On 5 July, JWG hosted their RegTech Capital Markets Conference in London, attracting over 150 attendees from top tier banks, buy-side firms, vendors, lawyers and academics from across the industry.  A speech from the FCA’s own Nick Cook at the start of the day told of the clear signs of progress being made and reiterated the regulator’s own goal of driving a culture of good conduct within the banking sector.

One of our afternoon roundtables focused on meeting conduct obligations with the use of technology.  Attended by many holding key roles within their institutions, the discussion promised to be productive from the very start.  So what were our takeaways?

Good culture drives good conduct

At the roundtable, most participants agreed early on that instilling a good organisational culture was the best approach to preventing misconduct and, indeed, the one that the regulators were pushing for.

Many examples were brought up of how bad culture had played a role in many of the recent scandals in the industry, including the financial crisis.  For many years, there has been little reward for good conduct, with traders often incentivised by distorted remuneration policies and sales-driven targets to make money in any way possible.  Worse still, many have been afraid to call out bad conduct due to an environment that sees it as acceptable, leaving it underreported.

As culture is holistic, not individual, participants overwhelmingly agreed that compliance needs to be integrated within and across silos, departments and the industry.  Participants shared stories of the disconnect between senior management and people lower down, and the need to get the mass in the middle aligned and confident in their values so they can call people out, rather than be afraid.

To make compliance part of the business itself, there was consensus that it cannot be confined to one particular department to ensure obligations have been met.  A culture of good conduct needs to transcend the organisation, spreading in from the top down, the bottom up and sideways in, as everyone talks to their spheres of influence.  Culture, they said, also surpasses regulations, and there should be less of a focus on individual regimes (such as MiFID) and more effort on the underlying concepts built into the regulators’ objectives.

But how do we begin to instil this culture?  While no one department owns conduct, it does need to start somewhere.

++++++

[Exercise requirements]
- A) According to the conference report, why did participants agree that compliance needs to be integrated within and across silos, departments and the industry?
- B) List the kinds of attendees the conference report says came to the RegTech Capital Markets Conference.

[Extracted data entries]
++++++

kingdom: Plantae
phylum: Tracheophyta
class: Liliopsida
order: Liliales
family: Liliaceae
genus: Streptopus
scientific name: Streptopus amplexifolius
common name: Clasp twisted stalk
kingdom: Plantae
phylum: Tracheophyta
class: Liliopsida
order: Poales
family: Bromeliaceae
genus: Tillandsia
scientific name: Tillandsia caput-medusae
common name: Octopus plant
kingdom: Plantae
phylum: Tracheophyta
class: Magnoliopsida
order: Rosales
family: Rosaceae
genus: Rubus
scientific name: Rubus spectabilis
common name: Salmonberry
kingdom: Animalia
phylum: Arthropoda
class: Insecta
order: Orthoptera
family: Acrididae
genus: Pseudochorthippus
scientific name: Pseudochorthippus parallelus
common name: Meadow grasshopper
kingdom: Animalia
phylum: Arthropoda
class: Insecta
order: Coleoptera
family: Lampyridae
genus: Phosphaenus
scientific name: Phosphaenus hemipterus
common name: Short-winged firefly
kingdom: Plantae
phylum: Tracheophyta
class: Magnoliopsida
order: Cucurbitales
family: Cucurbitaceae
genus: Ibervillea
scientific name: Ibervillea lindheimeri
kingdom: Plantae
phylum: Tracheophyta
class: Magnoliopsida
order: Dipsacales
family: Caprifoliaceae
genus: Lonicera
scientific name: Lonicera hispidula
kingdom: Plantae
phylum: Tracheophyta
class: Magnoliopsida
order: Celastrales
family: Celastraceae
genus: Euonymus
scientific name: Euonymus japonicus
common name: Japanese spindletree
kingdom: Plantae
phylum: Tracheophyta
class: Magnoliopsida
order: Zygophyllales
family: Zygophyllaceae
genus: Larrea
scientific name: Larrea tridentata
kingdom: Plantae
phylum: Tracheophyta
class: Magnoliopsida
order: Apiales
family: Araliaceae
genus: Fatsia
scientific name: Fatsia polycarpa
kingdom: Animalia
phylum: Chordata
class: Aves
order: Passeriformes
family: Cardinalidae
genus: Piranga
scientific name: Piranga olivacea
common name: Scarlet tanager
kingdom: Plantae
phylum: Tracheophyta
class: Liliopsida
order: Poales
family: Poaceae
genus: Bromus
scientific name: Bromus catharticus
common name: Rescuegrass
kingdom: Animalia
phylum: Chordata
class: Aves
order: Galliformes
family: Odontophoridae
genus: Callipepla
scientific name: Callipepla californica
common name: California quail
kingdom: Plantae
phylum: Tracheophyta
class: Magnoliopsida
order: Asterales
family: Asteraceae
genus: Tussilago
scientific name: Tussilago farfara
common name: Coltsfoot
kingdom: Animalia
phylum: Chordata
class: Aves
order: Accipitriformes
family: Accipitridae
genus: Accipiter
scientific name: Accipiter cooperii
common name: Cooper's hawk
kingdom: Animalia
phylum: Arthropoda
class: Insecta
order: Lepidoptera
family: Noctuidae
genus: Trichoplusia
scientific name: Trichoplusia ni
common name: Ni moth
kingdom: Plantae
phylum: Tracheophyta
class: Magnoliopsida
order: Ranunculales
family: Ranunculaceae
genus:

++++++

[Results by task]
- A) Participants agreed on this because culture is holistic, not individual.

- B)
- Top tier banks
- Buy-side firms
- Vendors
- Lawyers
- Academics